BRANO FORNITO:
----

E il repertorio rossiniano ‘serio’? Trova che sia ancora troppo poco popolare?
Per il Rossini serio, che per me è il più importante, il più geniale e il più profondo, c’è ancora tanto da fare. Pensiamo alla Semiramide, che è un’opera che secondo me non ha paragoni di bellezza, tolto forse il Don Giovanni o le Nozze. Oggi si fa un po’ di più rispetto a cinquant’anni fa, ma mica molto di più; eppure è un’opera che dovrebbe avere la frequenza, che so, di un Falstaff. Ce n’è ancora da fare di strada; si comincia a parlare di Rossini non più come il re dell’opera comica, dell’opera buffa, come si faceva pochi anni fa, cantando e recitando di conseguenza, però sradicare certe tradizioni è ancora difficile.

----

MATERIALE FORNITO:
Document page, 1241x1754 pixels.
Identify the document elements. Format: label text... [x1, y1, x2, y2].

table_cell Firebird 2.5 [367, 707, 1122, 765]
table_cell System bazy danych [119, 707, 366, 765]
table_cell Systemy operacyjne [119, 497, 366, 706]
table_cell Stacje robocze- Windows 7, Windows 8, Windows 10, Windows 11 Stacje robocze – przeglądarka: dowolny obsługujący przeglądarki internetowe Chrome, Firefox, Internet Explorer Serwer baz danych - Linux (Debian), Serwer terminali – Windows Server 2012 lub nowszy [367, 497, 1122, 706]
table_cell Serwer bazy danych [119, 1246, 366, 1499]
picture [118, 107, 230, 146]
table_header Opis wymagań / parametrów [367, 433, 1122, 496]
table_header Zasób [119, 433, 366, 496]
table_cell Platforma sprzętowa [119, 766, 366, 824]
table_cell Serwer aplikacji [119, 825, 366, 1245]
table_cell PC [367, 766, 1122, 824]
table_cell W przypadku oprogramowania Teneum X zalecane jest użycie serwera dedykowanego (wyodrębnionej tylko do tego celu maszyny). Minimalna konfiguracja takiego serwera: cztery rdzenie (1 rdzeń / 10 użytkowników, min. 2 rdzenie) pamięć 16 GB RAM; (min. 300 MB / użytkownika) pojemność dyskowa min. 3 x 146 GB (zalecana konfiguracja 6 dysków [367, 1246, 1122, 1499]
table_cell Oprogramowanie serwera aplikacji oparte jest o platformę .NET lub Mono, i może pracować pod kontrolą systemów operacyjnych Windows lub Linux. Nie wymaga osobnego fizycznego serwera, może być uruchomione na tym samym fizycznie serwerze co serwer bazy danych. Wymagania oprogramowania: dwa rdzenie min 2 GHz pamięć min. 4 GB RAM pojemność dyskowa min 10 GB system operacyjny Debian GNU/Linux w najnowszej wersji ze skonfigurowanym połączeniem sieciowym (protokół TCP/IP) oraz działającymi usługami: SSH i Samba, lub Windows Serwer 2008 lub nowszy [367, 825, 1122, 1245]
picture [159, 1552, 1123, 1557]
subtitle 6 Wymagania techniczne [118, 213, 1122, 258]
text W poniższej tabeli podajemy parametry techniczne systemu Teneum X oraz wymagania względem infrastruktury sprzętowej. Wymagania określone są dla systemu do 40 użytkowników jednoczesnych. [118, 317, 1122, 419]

----

COMPITO RICHIESTO: Per favore, riproduci fedelmente la parte del brano sul Rossini serio che comincia con "E il repertorio" e prosegue fino a "è ancora difficile.". Per lo svolgimento ci si basi unicamente sul brano, non sui record.

RISPOSTA AL COMPITO:
E il repertorio rossiniano ‘serio’? Trova che sia ancora troppo poco popolare?
Per il Rossini serio, che per me è il più importante, il più geniale e il più profondo, c’è ancora tanto da fare. Pensiamo alla Semiramide, che è un’opera che secondo me non ha paragoni di bellezza, tolto forse il Don Giovanni o le Nozze. Oggi si fa un po’ di più rispetto a cinquant’anni fa, ma mica molto di più; eppure è un’opera che dovrebbe avere la frequenza, che so, di un Falstaff. Ce n’è ancora da fare di strada; si comincia a parlare di Rossini non più come il re dell’opera comica, dell’opera buffa, come si faceva pochi anni fa, cantando e recitando di conseguenza, però sradicare certe tradizioni è ancora difficile.